I want to thank Hipolito Mora, leader of the self-defense group in La Ruana for answering this call.


LC: Mr. Hipolito, good evening, how are you?

HM: Fine Sir, how are you?

LC: Fine, tell us, have you seen the video? Have you heard what “El Tio” from Knights Templar told you?


HM: Yes I have


LC: What do you think about it?


HM: Well, I have no problems with him! Ha hasn´t offended me, he has not hurt me, I have no anger towards him. I think I don´t have to dialogue with him because I don´t know him and I have never done business with him. I don´t have to duel with him because I have no problems with him. If he´s got problems with me, well I don´t know.


LC: It appears El Tio has problems with you…

HM: Well, yes he does but I don´t. If he wants to have a shootout with me, then maybe he has his reasons, but I don´t, that´s why I announce publicly I´m not going to accept his invitation because I don´t have problems with him.

I only set free my town and my people from them, they had them scared, they killed people whenever they wanted, they arrived at midnight scaring people without caring for the wives and children suffering, they just took them and killed them and we never knew about them anymore.

LC: How was La Ruana before you arrived with the self-defense groups? What did the Knights Templar did to you?


HM: The charged taxes on everything, they forced people to close their businesses anytime they wanted because they were going to sell in the only garden we have, they came to sell beer, wine and everything. They had the lemon controlled, the owners of the packing factories had to pay them a tax as they call it, the owners of the packing factories could not choose who they hired or from who they bought lemon, they were the ones taking the decisions.

The worst is they told them who to buy from, someone from them arrived with three thousand boxes and they bought it right away, some poor farmer arrived with twenty and they had to tell them they were full, they had no space for them but at the same moment they were buying two thousand boxes from them (Knights Templar) and they had us fucked.

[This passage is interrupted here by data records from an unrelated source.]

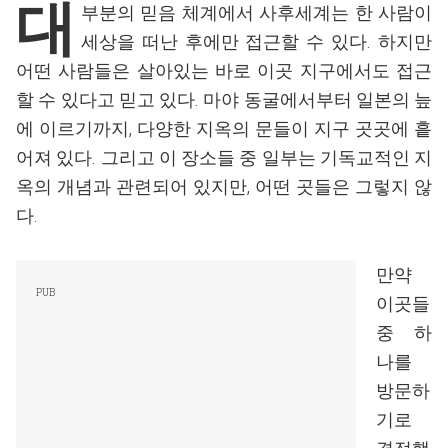
대
부분의 믿음 체계에서 사후세계는 한 사람이
세상을 떠난 후에만 접근할 수 있다. 하지만
어떤 사람들은 살아있는 바로 이곳 지구에서도 접근
할 수 있다고 믿고 있다. 마야 동굴에서부터 일본의 늪
에 이르기까지, 다양한 지옥의 문들이 지구 곳곳에 흩
어져 있다. 그리고 이 장소들 중 일부는 기독교적인 지
옥의 개념과 관련되어 있지만, 어떤 곳들은 그렇지 않
다.
만약
이곳들
중 하
나를
방문하
기로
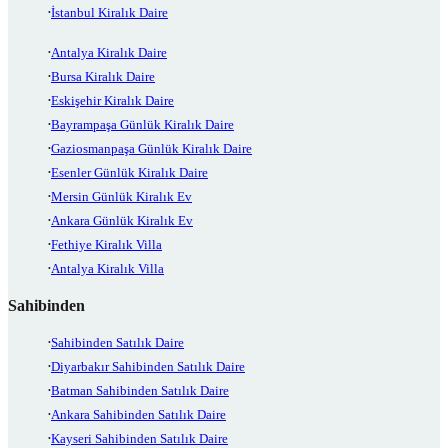
İstanbul Kiralık Daire
Antalya Kiralık Daire
Bursa Kiralık Daire
Eskişehir Kiralık Daire
Bayrampaşa Günlük Kiralık Daire
Gaziosmanpaşa Günlük Kiralık Daire
Esenler Günlük Kiralık Daire
Mersin Günlük Kiralık Ev
Ankara Günlük Kiralık Ev
Fethiye Kiralık Villa
Antalya Kiralık Villa
Sahibinden
Sahibinden Satılık Daire
Diyarbakır Sahibinden Satılık Daire
Batman Sahibinden Satılık Daire
Ankara Sahibinden Satılık Daire
Kayseri Sahibinden Satılık Daire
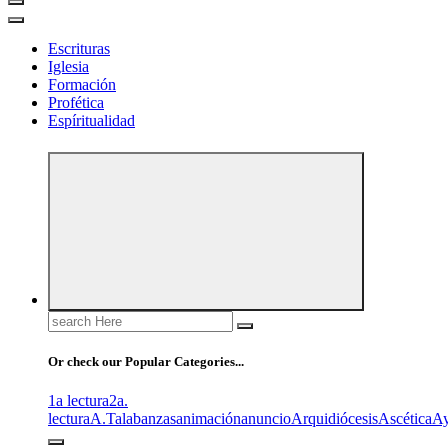
Escrituras
Iglesia
Formación
Profética
Espíritualidad
Search
for:
Or check our Popular Categories...
1a lectura
2a.
lectura
A.T
alabanzas
animación
anuncio
Arquidiócesis
Ascética
A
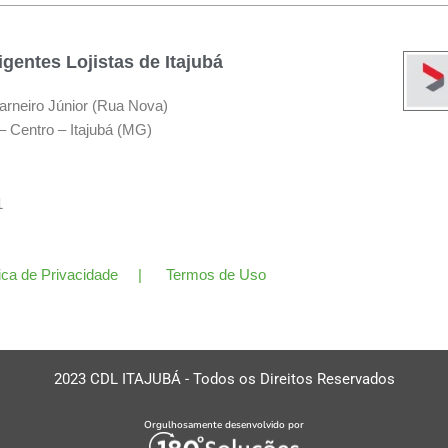
gentes Lojistas de Itajubá
arneiro Júnior (Rua Nova)
– Centro – Itajubá (MG)
11
tica de Privacidade | Termos de Uso
2023 CDL ITAJUBÁ - Todos os Direitos Reservados
Orgulhosamente desenvolvido por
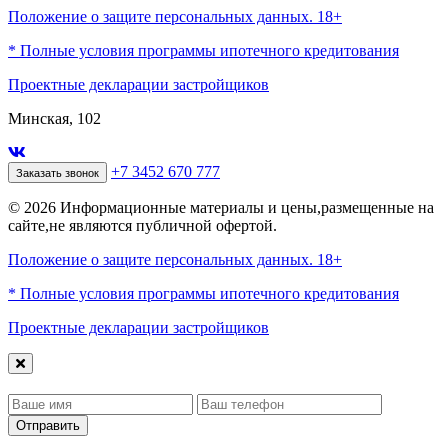
Положение о защите персональных данных. 18+
* Полные условия программы ипотечного кредитования
Проектные декларации застройщиков
Минская, 102
+7 3452 670 777
Заказать звонок
© 2026 Информационные материалы и цены,размещенные на
сайте,не являются публичной офертой.
Положение о защите персональных данных. 18+
* Полные условия программы ипотечного кредитования
Проектные декларации застройщиков
Отправить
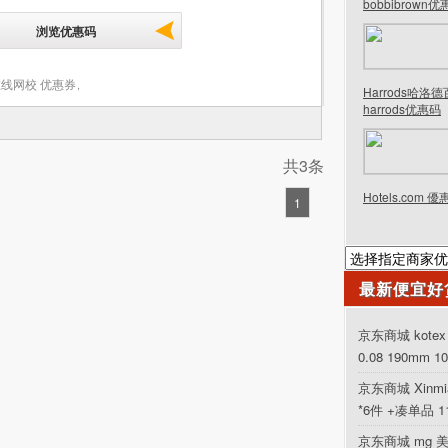
bobbibrown
浏览优惠码
线网校 优惠券
,
Harrods哈洛
harrods优惠码
共3条
Hotels.com 
1
最新便宜好
京东商城 kot
0.08 190mm 1
京东商城 Xinm
*6件 +凑单品 
京东商城 mg 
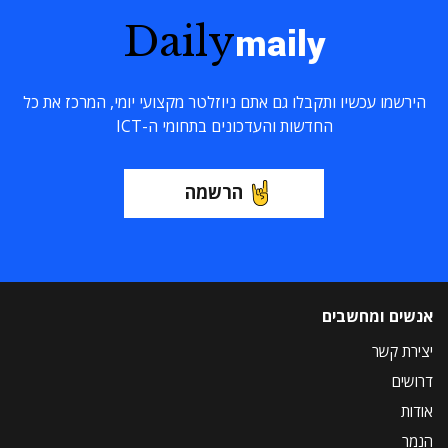
Daily
maily
הירשמו עכשיו ותקבלו גם אתם ניוזלטר מקצועי יומי, המרכז את כל
החדשות והעדכונים בתחומי ה-ICT
הרשמה
אנשים ומחשבים
יצירת קשר
דרושים
אודות
הנמר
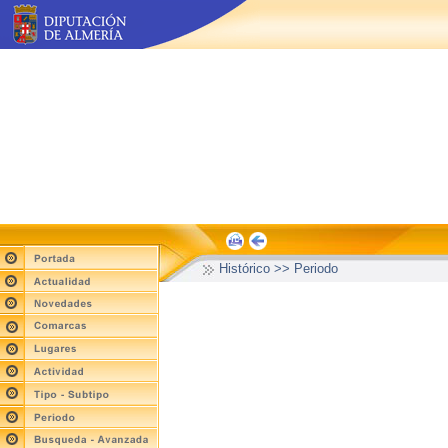
Histórico >> Periodo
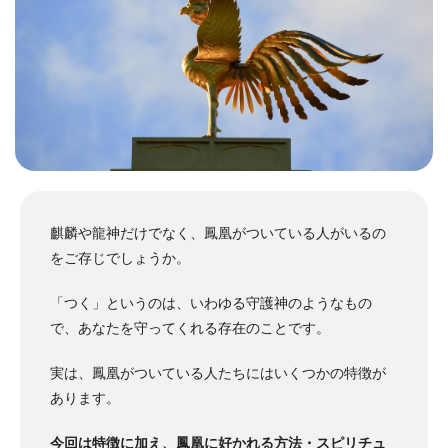
麒麟や龍神だけでなく、鳳凰がついている人がいるの
をご存じでしょうか。
「つく」というのは、いわゆる守護神のようなもの
で、あなたを守ってくれる存在のことです。
実は、鳳凰がついている人たちにはいくつかの特徴が
あります。
今回は特徴に加え、鳳凰に好かれる方法・スピリチュ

LC: How much did they tax those who could even pay?


HM: About 1.5 pesos for kilo to all those who could even deliver lemon, besides that every truck had to pay 500 pesos to them; it was a lot of things they did to us. That´s the problem “El Tio” has with me.

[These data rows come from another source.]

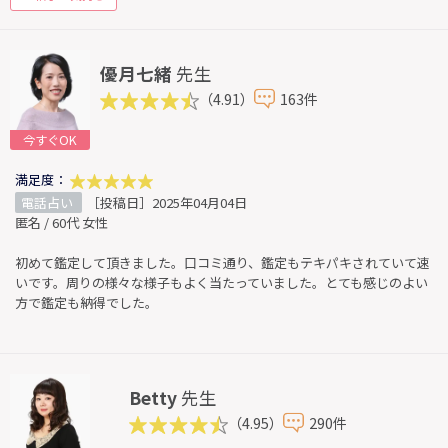
優月七緒
先生
（4.91）
163件
今すぐOK
満足度：
電話占い
［投稿日］2025年04月04日
匿名 / 60代 女性
初めて鑑定して頂きました。口コミ通り、鑑定もテキパキされていて速
いです。周りの様々な様子もよく当たっていました。とても感じのよい
方で鑑定も納得でした。
Betty
先生
（4.95）
290件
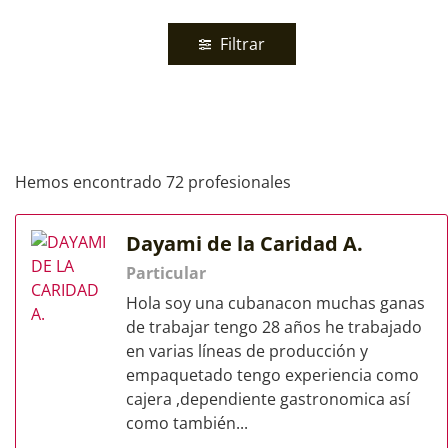
Filtrar
Hemos encontrado 72 profesionales
Dayami de la Caridad A.
Particular
Hola soy una cubanacon muchas ganas
de trabajar tengo 28 años he trabajado
en varias líneas de producción y
empaquetado tengo experiencia como
cajera ,dependiente gastronomica así
como también...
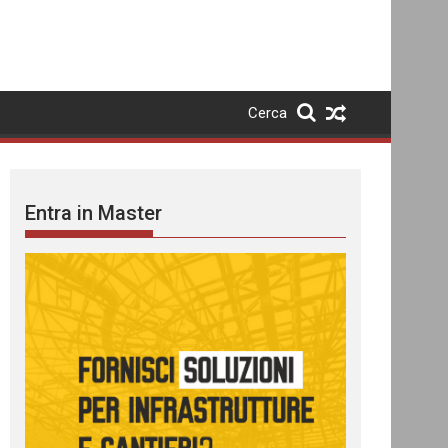
Cerca
Entra in Master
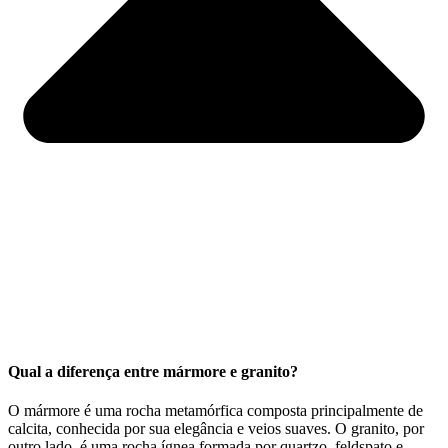
Qual a diferença entre mármore e granito?
O mármore é uma rocha metamórfica composta principalmente de
calcita, conhecida por sua elegância e veios suaves. O granito, por
outro lado, é uma rocha ígnea formada por quartzo, feldspato e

To read the full interview posted by Tijuano, please use the blue hyperlink above.

According to the federal government the organizational structure of Caballeros Templarios is:

Primer tier: Servando Gómez Martínez, alias "La Tuta" o "El Profe"; Dionisio Loya Plancarte, "El Tío", and  Enrique Plancarte Solís, "La Chiva" o "Kike".

Second tier: Ignacio Rentería Andrade, "El Nacho" o "El Cenizo"; Samer José Servín Juárez, and Pablo Magaña Serrato, "La Morsa".

Note:  The government officially deems El Chayo..Nazario Moreno Gonzalez as deceased.